Seiden v. Gogick, Seiden, Byrne & O'Neill, LLP

In an action, inter alia, for an accounting, the plaintiff appeals, as limited by his brief, from so much of an interlocutory judgment of the Supreme Court, Westchester County (Rudolph, J.), entered September 23, 2002, as, after a nonjury trial, directed that the defendants render an accounting of only the profits earned by the plaintiffs former law firm from January 1, 1999 through April 27, 1999.

Ordered that the interlocutory judgment is affirmed insofar as appealed from, with costs.

The plaintiff was a partner of the defendant law firm, Gogick, Seiden, Byrne & O’Neill, LLR and its predecessors (hereinafter the Gogick firm), from 1990 through April 27, 1999, whereupon he joined the law firm of Milber, Makris, Plousadis & Seiden, LLP a counterclaim defendant herein. The plaintiff commenced this action against the defendants seeking, inter alia, an accounting of his interest in the Gogick firm as of the date of his resignation. After a nonjury trial, the Supreme Court directed the defendants to render an accounting of the profits earned by the Gogick firm from January 1, 1999 through April 27, 1999.

The plaintiff argues, inter alia, that the trial court erred in directing an accounting covering only the firm’s profits. The *892plaintiff contends that he is entitled to an accounting covering the Gogick firm’s net assets, including such things as the firm’s accounts receivable, work in progress, and cash in the bank.

When the plaintiff withdrew from the Gogick firm, a dissolution of such firm occurred by operation of law (see Partnership Law § 60). Pursuant to Partnership Law § 71, in settling accounts between the partners after dissolution, “the partners are free to exclude particular items from the class of distributable partnership property, and such an agreement will be enforced in an accounting proceeding” (Dawson v White & Case, 88 NY2d 666, 671 [1996]).

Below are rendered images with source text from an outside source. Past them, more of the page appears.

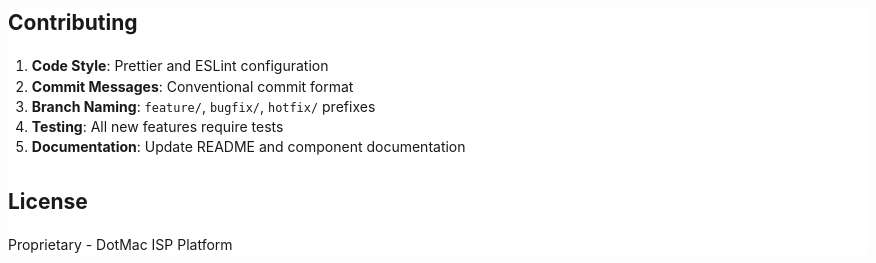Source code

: ## Contributing

1. **Code Style**: Prettier and ESLint configuration
2. **Commit Messages**: Conventional commit format
3. **Branch Naming**: `feature/`, `bugfix/`, `hotfix/` prefixes
4. **Testing**: All new features require tests
5. **Documentation**: Update README and component documentation

## License

Proprietary - DotMac ISP Platform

After hearing the conflicting testimony of the parties concerning the terms of their oral partnership agreement, the Supreme Court rejected the plaintiffs claim that the agreement entitled him to a portion of the Gogick firm’s net assets, and found that a different agreement was in place. “[T]he decision of the fact-finding court should not be disturbed on appeal unless the court’s conclusions could not be reached by any fair interpretation of the evidence, especially in cases resting in large part on the credibility of witnesses” (Matter of Allstate Ins. v McMahon, 251 AD2d 571, 572 [1998]). There was sufficient evidence adduced at trial which supported the Supreme Court’s findings, and accordingly, its determination should not be disturbed.

We further reject the plaintiffs argument that the agreement, as construed by the trial court, imposed an unlawful forfeiture on him and restricted his right to practice law or compete with the Gogick firm (cf. Cohen v Lord, Day & Lord, 75 NY2d 95 [1989]; Denburg v Parker Chapin Flattau & Klimpl, 82 NY2d 375 [1993]). We note in this regard that under the agreement, as construed by the Supreme Court, the plaintiff’s post-withdrawal rights were fixed regardless of his post-departure conduct or competition with the Gogick firm. Accordingly, the agreement did not violate public policy as reflected in Code of Professional Responsibility DR 2-108 (a) (22 NYCRR 1200.13 [a]) (cf. Cohen v Lord, Day & Lord, supra).

The plaintiffs remaining contentions are without merit. Adams, J.P., Ritter, Goldstein and Fisher, JJ., concur.